Reflecting on World War II
On this Remembrance Day, we reflect on those who served and are still serving in the armed and auxiliary forces. Nearly 1,500 BMO employees served during the Second World War.
During wartime, BMO’s Staff Magazine was an important tool, allowing our service members to keep in touch with their colleagues and loved ones back home. Excerpts from letters to their colleagues were published on a regular basis in the bank’s Staff Magazine along with updates as to what branch staff were doing to support their colleagues serving on the front.
The column entitled “Gleanings from the letters of members of the staff now overseas” offers vivid insight into enlisted staff members’ experiences on the frontlines and the sacrifices they made during times of war. Many of the letters published in the column describe the Blitz, a German bombing campaign against the United Kingdom. For example, a letter from A.W. Newton, who served as a Major in the Royal Canadian Army Pay Corps, describes:
“Since I have landed in this country some five months ago, I have run into several B. of M. men, and must say, that it is like meeting a brother…Air-raids have been fairly hot and heavy for the past while, but they seem to be slowing up now […] So far I have been very lucky, in fact that goes for our whole unit. Bombs have come down all around us, but our names have not been on any of them. Our Waterloo Place branch has been giving us wonderful service in the Field…”

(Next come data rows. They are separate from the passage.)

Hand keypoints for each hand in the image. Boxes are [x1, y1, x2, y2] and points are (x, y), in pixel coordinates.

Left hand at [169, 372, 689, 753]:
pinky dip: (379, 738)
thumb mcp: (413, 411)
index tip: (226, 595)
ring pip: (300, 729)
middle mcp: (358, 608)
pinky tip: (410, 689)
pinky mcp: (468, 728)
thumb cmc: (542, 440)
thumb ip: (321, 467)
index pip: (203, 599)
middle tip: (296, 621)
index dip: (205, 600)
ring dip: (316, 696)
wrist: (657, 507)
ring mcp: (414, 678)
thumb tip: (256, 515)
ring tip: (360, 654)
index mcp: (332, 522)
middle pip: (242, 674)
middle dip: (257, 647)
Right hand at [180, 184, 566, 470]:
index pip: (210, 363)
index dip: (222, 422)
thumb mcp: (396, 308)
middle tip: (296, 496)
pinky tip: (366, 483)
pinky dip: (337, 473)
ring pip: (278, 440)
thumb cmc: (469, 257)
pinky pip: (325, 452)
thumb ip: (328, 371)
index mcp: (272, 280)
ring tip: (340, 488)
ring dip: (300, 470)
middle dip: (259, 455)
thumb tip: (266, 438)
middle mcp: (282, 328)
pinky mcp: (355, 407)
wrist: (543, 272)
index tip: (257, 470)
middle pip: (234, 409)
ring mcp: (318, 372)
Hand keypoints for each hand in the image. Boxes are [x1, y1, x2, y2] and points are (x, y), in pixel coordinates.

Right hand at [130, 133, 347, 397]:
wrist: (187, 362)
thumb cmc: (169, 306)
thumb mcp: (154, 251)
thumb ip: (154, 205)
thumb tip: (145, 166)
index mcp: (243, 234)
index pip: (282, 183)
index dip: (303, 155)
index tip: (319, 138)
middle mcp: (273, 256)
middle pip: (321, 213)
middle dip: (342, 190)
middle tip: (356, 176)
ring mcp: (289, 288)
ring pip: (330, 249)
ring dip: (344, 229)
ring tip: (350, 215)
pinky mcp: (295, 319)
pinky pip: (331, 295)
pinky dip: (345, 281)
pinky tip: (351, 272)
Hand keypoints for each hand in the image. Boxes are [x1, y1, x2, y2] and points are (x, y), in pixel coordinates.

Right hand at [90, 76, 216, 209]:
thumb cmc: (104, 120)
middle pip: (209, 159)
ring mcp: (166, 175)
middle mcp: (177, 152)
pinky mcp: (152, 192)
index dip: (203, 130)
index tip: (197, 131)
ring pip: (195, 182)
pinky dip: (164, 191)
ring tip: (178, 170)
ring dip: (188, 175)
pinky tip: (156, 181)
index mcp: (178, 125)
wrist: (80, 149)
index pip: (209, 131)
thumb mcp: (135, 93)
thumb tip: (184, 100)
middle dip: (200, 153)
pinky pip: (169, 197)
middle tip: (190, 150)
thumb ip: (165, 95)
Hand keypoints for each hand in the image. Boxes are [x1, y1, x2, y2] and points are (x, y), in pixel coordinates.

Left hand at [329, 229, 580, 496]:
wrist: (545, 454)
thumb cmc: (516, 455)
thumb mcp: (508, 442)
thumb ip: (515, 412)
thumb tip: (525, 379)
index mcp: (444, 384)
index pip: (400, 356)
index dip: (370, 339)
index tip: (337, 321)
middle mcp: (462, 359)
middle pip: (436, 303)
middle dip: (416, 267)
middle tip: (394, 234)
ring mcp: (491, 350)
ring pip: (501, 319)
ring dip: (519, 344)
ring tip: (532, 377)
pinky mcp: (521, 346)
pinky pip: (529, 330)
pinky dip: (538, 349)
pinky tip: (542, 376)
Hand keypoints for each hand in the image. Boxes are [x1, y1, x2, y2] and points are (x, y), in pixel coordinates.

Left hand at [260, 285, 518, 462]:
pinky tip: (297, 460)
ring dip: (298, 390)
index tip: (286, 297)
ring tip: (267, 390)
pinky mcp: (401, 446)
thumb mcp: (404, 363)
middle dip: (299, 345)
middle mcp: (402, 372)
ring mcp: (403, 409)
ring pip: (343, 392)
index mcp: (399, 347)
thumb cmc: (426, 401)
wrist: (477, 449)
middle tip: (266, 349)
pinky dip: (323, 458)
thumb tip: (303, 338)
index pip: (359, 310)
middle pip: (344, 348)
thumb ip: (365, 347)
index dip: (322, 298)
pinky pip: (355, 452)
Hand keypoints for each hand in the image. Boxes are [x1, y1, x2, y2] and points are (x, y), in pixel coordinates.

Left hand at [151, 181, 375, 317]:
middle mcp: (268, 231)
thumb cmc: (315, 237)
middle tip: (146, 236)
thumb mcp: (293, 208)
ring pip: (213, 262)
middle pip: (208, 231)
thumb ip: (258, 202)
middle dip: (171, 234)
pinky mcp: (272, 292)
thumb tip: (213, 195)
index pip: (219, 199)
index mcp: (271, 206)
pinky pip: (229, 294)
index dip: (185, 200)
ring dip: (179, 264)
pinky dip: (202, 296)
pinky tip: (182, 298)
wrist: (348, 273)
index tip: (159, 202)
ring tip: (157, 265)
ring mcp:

Image: Photograph of A.W. Newton speaking on behalf of the Pointe Claire branch of the Canadian Legion, Staff Magazine, February 1950.
Back home, staff shared what they were doing to help, which included acquiring wool and knitting socks, scarves, and long sea boot stockings. In the year 1941, $1,108.24 had been collected via staff donations and turned into 531 knitted articles. These contributions were greatly appreciated and helped the morale of those fighting.
On this day, we acknowledge the sacrifices made.
Image: Photograph of employees at Head Office displaying their knits for the Overseas Parcels League, a league that supplied comforts to those on the front lines, Staff Magazine, August 1941.